Village Folk-tales of Ceylon (Sri Lanka), vol. 1-3

by Henry Parker | 1910 | 406,533 words

This folk-tale entitled “the prince who did not go to school” is gathered from oral sources sources, tracing its origin to ancient Ceylon (Sri Lanka). These tales are often found to contain similarities from stories from Buddhism and Hinduism. This is the story nr. 20 from the collection “stories told by the cultivating caste and vaeddas”.

Story 20 - The Prince Who Did Not Go To School

IN a certain country there is a King, it is said, and there are two Princes of the King. The two Princes are sent to school, and as they are going from the palace the two go along together. After they have walked a little way, the younger brother goes along the path to the school, and having arrived at the school, learns his letters and returns home. The elder brother, after playing and playing in the -water of the river, puts the school aside, it is said; and having come round that way and joined the younger brother, again comes to the palace with him.

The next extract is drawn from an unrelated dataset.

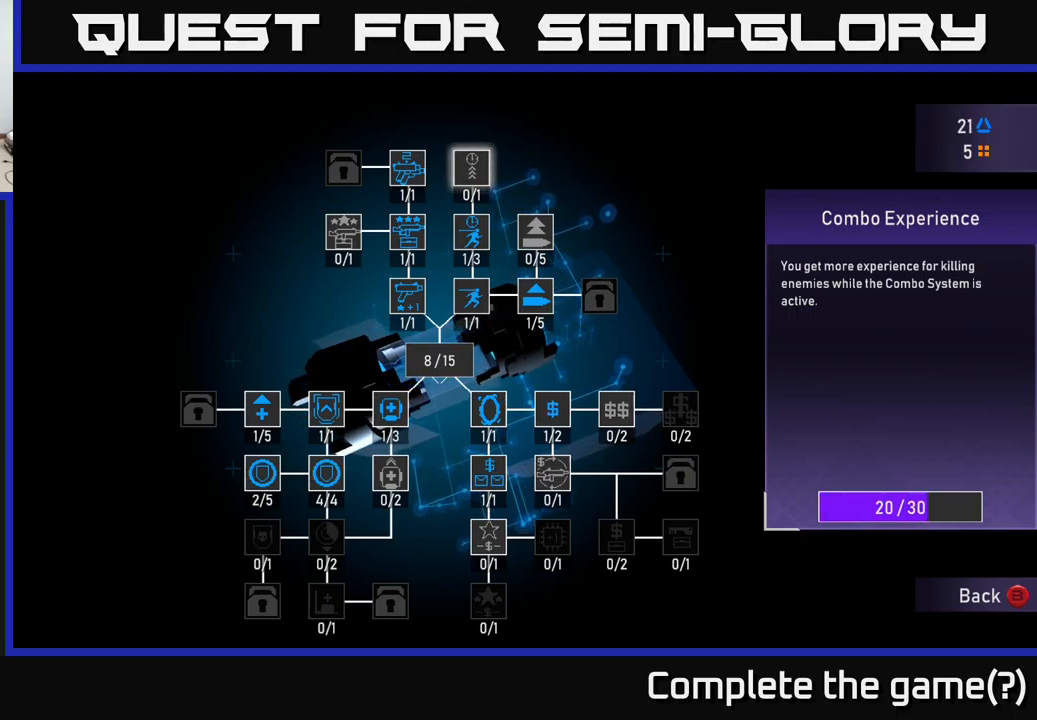
{"buttons": ["A"], "left_stick": "center", "right_stick": "center", "events": []}
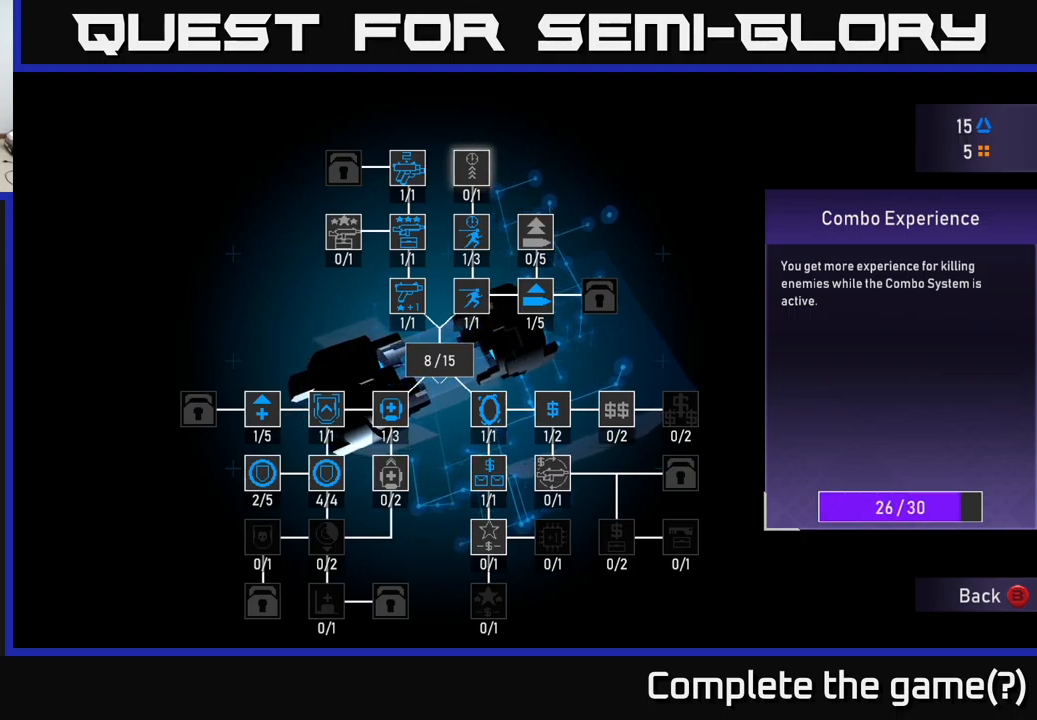
{"buttons": [], "left_stick": "center", "right_stick": "center", "events": [[300, "A", "up"]]}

After many days had gone by in that manner, the King one day told the two Princes,

“To-day I must look at your lessons.”

The younger brother said,

“Father-King, I indeed go to the school, and having said my lessons return. Elder brother and I having met here, and set off together, after we have gone part of the way, where elder brother goes I do not know. Having gone somewhere or other, when I have left the school and am returning, elder brother meets me on the road, and we two come again to the palace. I can say my lessons ; elder brother indeed ca nn ot.”

After that, the King looked into the lessons of the two Princes. When he looked, the younger Prince’s lessons were good. When he asked the elder Prince, he-knew nothing. So the King settled to behead the elder Prince.

The King had, besides, a Prince older than that Prince. He said to that elder Prince,

“Behead this one.”

Then the Prince having taken a sword to the chena jungle, and killed a “Blood-sucker” lizard (Calotes sp.), returned after rubbing the blood on the sword, and showed it to the King.

“Behold ! Father-King, I cut younger brother,”

he said. Afterwards their mother having cooked a bundle of rice, and given it, and also a sword, to the Prince who was ordered to be beheaded, said,

“Go to any place you like.”

As the Prince was going away taking the bundle of cooked rice and the sword, he met with a man. The man having uprooted Palmira trees and Coconut trees, was taking them away and tying a fence. Having seen this, the Prince said to that man,

“Come thou and go with me.”

The man having said “Ha,” as the two persons were going along together, another man was cutting the earthen ridges in a rice field. The blade of the man’s digging hoe was as large as a liyadda (one of the squares into which the rice field was divided). Having seen that, the Prince said to that man who was cutting the ridge in the field,

“Come thou and go with me.”

The man having said “Ha,” and laid down his digging hoe at that very place, came away with those two persons. As the three were going along together, they saw yet a man ploughing. Having seen that the man ploughed a liyadda at one ploughing (furrow), the Prince said,

“Come thou and go with me.”

The man said “Ha,” and laying down his plough at that very place, went with the three persons. The three persons whom the Prince had met with on the way were three giants.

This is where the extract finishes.